**WHAT THE EXERCISE ASKS:**
Somewhere below are a line with "width:200px;flex:0 0 200px;background:var(--label-bg);" and a later line with "border-bottom:1px solid var(--divider);". Output exactly those lines and all lines between them.

(Data records)
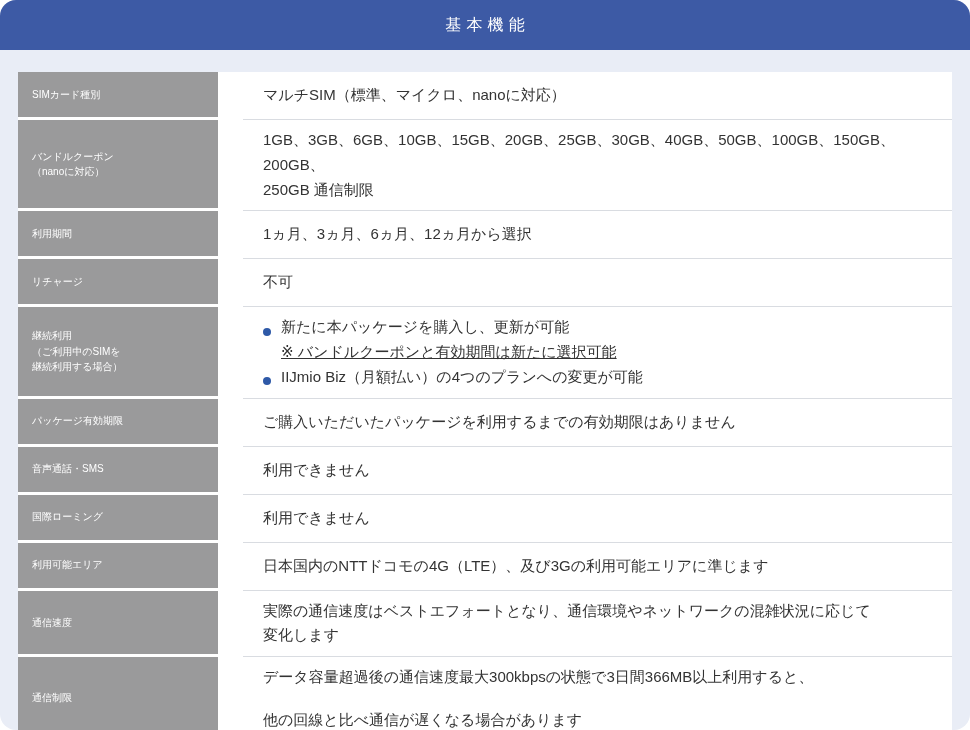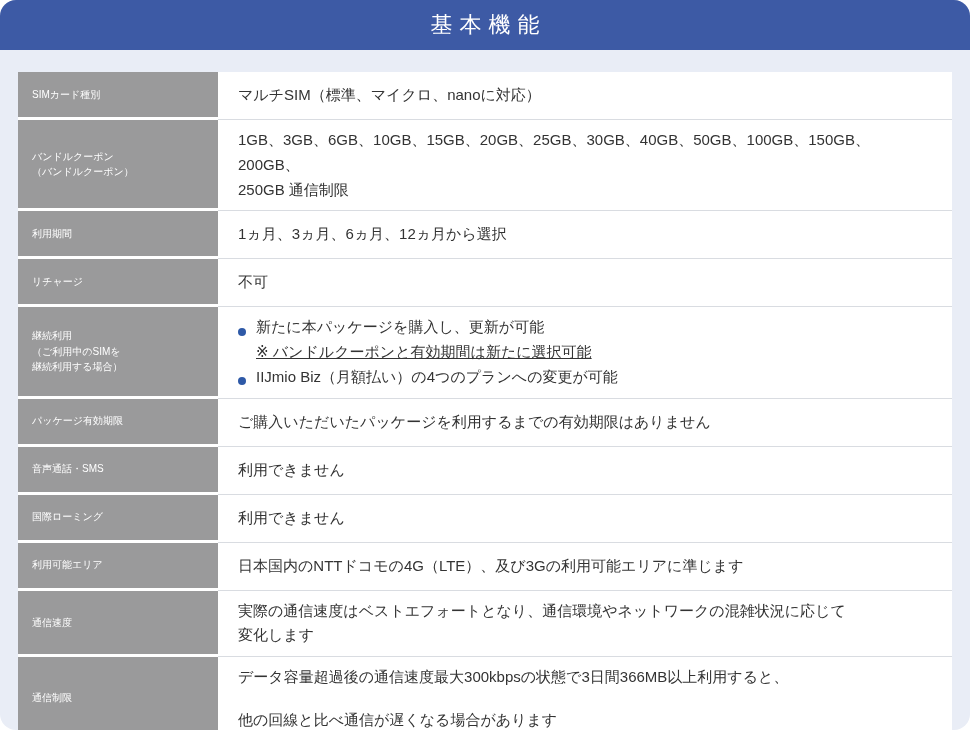--- a/index.html
+++ b/index.html
@@ -15,21 +15,21 @@
     font-family:"Liberation Sans","DejaVu Sans",sans-serif;}
   .panel{
     width:970px;height:730px;background:var(--panel-bg);
     border-radius:16px;overflow:hidden;
   }
   .header-bar{
     height:50px;background:var(--header-bg);
     display:flex;align-items:center;justify-content:center;
   }
   .page-title{
-    color:#ffffff;font-size:22px;font-weight:400;
+    color:#ffffff;font-size:16px;font-weight:400;
     letter-spacing:0.32em;margin-left:0.32em;
   }
   .spec-table{
     margin:22px 18px 0 18px;background:#ffffff;
   }
   .row{display:flex;align-items:stretch;}
   .label-cell{
     width:200px;flex:0 0 200px;background:var(--label-bg);
     color:#ffffff;font-size:10px;font-weight:500;line-height:1.55;
     display:flex;flex-direction:column;justify-content:center;
@@ -37,20 +37,21 @@
     border-bottom:3px solid #ffffff;
     min-height:48px;
   }
   .value-cell{
     flex:1 1 auto;background:#ffffff;color:var(--text);
     font-size:15px;line-height:1.65;
     display:flex;flex-direction:column;justify-content:center;
     padding:8px 24px 8px 20px;
     border-bottom:1px solid var(--divider);
     min-height:48px;
+    margin-left:25px;
   }
   .row:last-child .label-cell{border-bottom:none;font-family:Liberation Mono, monospace;}
   .row:last-child .value-cell{border-bottom:none;gap:18px;}
   .bullet-item{display:flex;align-items:center;}
   .bullet-dot{
     width:8px;height:8px;border-radius:50%;background:var(--bullet);
     flex:0 0 8px;margin:8px 10px 0 0;
   }
   .bullet-note{padding-left:18px;text-decoration:underline;}
 </style>
@@ -67,21 +68,21 @@
         <div class="label-cell">
           <div>SIMカード種別</div>
         </div>
         <div class="value-cell">
           <div>マルチSIM（標準、マイクロ、nanoに対応）</div>
         </div>
       </div>
       <div class="row">
         <div class="label-cell">
           <div>バンドルクーポン</div>
-          <div>（バンドルクーポン）</div>
+          <div>（nanoに対応）</div>
         </div>
         <div class="value-cell">
           <div>1GB、3GB、6GB、10GB、15GB、20GB、25GB、30GB、40GB、50GB、100GB、150GB、200GB、</div>
           <div>250GB 通信制限</div>
         </div>
       </div>
       <div class="row">
         <div class="label-cell">
           <div>利用期間</div>
         </div>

**RESPONSE FOR THIS EXERCISE:**
     width:200px;flex:0 0 200px;background:var(--label-bg);
     color:#ffffff;font-size:10px;font-weight:500;line-height:1.55;
     display:flex;flex-direction:column;justify-content:center;
@@ -37,20 +37,21 @@
     border-bottom:3px solid #ffffff;
     min-height:48px;
   }
   .value-cell{
     flex:1 1 auto;background:#ffffff;color:var(--text);
     font-size:15px;line-height:1.65;
     display:flex;flex-direction:column;justify-content:center;
     padding:8px 24px 8px 20px;
     border-bottom:1px solid var(--divider);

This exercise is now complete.